The tight liquidity conditions which were prevailing for long will surely easy out. The move will help boost the economy and robust the structural deficit in the system by infusing permanent primary liquidity.
With the easing of inflation and CRR reduction, the garment sector hopes to get credit at lower interest. The RBI has, by this announcement, addressed both demand and supply constrains.
According to A Sakthivel, AEPC chairman, based on an assessment of the current macroeconomic situation, the RBI decided to reduce the policy repo rate from 8% to 7.75%. Consequent to this, the reverse repo rate under the LAF, determined with a spread of 100 basis points below the repo rate, gets calibrated to 6.75%. Similarly, the marginal standing facility rate, determined with a spread of 100 basis points above the repo rate, as well as the bank rate stand adjusted to 8.75%. These changes have come into effect immediately after the announcement.
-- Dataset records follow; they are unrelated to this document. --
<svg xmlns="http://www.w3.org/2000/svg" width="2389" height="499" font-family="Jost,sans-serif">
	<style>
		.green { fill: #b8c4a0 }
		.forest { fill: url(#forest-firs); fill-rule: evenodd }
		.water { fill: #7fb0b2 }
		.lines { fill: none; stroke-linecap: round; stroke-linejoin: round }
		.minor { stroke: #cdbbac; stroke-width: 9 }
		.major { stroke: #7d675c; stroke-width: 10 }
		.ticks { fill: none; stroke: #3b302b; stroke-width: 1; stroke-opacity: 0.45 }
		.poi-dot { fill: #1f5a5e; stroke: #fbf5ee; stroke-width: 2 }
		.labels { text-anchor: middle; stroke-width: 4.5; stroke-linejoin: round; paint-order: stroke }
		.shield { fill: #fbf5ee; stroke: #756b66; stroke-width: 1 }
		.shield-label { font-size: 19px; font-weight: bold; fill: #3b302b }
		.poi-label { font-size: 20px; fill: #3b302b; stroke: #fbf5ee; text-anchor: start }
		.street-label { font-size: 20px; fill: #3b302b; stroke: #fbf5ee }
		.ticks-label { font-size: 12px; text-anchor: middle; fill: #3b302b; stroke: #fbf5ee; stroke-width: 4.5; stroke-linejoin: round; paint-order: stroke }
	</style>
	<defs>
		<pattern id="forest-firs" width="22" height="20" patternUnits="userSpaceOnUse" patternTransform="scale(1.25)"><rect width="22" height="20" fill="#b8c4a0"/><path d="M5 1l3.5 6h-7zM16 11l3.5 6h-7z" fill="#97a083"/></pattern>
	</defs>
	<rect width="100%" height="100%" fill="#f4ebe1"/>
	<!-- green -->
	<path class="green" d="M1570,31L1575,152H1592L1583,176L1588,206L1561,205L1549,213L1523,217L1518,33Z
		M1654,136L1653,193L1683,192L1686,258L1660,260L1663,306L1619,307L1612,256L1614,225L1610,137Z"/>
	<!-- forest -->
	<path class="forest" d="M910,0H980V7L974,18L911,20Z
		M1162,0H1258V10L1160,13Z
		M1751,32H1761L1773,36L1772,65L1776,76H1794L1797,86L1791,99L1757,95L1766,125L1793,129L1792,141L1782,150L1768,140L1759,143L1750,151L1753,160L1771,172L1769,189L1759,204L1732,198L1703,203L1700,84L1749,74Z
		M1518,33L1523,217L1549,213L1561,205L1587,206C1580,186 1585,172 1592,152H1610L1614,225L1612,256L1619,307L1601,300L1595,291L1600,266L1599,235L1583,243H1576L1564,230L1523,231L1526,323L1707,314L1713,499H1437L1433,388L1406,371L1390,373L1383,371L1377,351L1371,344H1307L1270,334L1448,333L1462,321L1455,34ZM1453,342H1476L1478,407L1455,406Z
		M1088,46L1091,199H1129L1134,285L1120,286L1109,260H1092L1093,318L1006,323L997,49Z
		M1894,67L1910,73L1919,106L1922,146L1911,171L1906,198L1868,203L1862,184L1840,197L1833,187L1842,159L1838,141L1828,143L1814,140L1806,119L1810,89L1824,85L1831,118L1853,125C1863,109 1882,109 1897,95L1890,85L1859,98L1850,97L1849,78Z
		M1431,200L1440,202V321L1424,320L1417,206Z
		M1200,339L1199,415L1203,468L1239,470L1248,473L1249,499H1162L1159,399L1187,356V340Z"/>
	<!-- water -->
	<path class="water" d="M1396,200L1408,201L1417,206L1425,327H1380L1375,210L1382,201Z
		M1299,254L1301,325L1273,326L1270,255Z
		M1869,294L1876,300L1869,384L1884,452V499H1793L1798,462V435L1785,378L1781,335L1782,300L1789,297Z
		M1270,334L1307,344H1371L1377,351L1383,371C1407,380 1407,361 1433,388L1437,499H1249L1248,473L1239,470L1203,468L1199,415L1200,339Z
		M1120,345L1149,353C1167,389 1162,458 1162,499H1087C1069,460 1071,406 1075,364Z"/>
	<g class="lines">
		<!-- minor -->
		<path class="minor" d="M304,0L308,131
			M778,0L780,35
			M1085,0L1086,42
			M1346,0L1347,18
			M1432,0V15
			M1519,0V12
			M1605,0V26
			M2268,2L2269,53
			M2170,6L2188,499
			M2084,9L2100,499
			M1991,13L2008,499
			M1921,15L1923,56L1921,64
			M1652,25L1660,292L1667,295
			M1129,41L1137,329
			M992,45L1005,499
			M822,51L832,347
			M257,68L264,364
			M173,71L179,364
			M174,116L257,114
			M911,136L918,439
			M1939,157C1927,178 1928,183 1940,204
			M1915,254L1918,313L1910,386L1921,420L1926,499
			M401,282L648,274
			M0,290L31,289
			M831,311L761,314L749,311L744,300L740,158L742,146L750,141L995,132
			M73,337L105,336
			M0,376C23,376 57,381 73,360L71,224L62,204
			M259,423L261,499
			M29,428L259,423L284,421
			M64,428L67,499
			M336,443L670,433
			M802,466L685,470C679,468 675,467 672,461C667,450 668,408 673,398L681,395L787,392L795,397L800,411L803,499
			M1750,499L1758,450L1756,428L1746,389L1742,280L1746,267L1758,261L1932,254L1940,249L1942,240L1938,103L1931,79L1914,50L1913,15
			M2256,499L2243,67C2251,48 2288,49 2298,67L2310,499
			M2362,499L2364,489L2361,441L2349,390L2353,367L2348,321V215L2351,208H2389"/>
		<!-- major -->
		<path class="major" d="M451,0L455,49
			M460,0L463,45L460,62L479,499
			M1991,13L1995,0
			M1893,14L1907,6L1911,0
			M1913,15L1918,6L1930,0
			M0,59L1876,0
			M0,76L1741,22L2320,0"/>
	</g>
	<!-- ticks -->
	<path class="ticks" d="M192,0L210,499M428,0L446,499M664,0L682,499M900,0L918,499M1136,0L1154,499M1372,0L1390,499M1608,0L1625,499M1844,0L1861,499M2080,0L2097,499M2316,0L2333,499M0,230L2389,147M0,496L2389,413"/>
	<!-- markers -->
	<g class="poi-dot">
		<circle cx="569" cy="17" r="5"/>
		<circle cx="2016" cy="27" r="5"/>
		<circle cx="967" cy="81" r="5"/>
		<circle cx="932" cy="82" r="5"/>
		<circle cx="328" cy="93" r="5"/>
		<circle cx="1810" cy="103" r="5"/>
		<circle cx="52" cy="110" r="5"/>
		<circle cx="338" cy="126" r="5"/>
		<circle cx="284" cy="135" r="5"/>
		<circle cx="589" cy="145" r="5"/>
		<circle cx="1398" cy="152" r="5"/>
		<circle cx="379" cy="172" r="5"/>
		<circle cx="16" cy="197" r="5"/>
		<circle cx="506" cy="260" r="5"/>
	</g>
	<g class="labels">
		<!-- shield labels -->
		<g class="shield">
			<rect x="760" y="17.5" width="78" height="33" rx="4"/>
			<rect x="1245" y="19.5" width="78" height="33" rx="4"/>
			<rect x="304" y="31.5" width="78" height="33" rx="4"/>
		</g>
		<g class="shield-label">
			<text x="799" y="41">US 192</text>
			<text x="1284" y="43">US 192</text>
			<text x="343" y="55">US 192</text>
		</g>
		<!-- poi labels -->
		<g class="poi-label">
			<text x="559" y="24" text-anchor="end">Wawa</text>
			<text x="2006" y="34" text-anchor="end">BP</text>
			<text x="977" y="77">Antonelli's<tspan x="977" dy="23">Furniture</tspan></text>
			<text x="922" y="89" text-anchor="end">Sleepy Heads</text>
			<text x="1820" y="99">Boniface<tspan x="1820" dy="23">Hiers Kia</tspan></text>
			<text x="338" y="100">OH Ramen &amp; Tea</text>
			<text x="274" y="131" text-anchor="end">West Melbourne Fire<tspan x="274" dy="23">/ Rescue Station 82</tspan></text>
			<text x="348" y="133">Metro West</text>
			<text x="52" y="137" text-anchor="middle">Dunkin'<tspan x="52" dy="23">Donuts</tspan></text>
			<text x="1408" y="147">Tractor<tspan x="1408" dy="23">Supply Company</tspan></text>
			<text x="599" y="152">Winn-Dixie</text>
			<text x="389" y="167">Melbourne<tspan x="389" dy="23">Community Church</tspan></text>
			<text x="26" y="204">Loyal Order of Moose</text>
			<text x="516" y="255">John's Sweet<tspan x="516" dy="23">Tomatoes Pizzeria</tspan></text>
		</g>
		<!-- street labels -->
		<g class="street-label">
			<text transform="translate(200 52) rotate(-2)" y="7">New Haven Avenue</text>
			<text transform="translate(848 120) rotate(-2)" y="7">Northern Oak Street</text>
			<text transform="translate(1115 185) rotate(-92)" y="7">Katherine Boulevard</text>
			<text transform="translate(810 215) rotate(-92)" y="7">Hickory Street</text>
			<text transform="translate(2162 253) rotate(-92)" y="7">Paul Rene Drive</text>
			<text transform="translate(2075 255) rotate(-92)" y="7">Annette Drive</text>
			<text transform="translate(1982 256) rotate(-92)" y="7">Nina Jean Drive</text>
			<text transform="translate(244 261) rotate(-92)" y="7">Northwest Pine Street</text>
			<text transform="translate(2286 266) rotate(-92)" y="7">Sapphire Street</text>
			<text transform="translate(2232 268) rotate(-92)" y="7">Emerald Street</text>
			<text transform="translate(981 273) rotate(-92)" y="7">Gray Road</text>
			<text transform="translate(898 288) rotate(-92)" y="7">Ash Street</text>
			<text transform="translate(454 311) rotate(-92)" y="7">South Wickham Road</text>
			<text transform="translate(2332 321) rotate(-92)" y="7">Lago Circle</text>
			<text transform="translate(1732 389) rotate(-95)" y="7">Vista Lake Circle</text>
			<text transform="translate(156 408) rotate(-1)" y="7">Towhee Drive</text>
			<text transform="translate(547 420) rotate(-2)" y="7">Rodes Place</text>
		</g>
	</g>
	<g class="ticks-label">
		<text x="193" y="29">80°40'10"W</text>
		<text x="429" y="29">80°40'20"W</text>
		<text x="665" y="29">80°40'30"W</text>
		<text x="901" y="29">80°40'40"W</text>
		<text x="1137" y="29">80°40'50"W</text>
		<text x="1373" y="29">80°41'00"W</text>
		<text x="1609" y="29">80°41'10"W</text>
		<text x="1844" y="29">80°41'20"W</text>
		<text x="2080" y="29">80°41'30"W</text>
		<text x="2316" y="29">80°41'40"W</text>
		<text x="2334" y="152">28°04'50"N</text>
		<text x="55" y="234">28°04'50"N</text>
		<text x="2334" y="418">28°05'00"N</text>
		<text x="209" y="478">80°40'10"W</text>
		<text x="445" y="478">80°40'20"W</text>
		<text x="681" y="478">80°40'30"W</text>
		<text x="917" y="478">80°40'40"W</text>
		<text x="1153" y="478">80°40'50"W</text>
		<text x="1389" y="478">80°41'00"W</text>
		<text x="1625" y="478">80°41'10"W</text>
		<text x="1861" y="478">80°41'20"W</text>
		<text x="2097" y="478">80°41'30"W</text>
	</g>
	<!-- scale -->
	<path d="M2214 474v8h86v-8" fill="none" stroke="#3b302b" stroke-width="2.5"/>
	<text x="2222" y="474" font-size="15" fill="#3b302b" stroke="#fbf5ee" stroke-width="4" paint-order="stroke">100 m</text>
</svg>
According to an official from TEA, the industry was actually expecting a reduction of 50 basis points as the interest rate cut would largely help Tirupur knitwear exporting units, which are currently under financial pressure because of various issues. It is expected that all banks would come forward to reduce their base rates to support the survival and growth of the industry.
The RBI has also decided to reduce the CRR of scheduled banks from 4.25% to 4% of their net demand and time liabilities, effective the fortnight beginning February 9. This reduction in CRR will inject liquidity of around R18,000 crore into the banking system, the official said.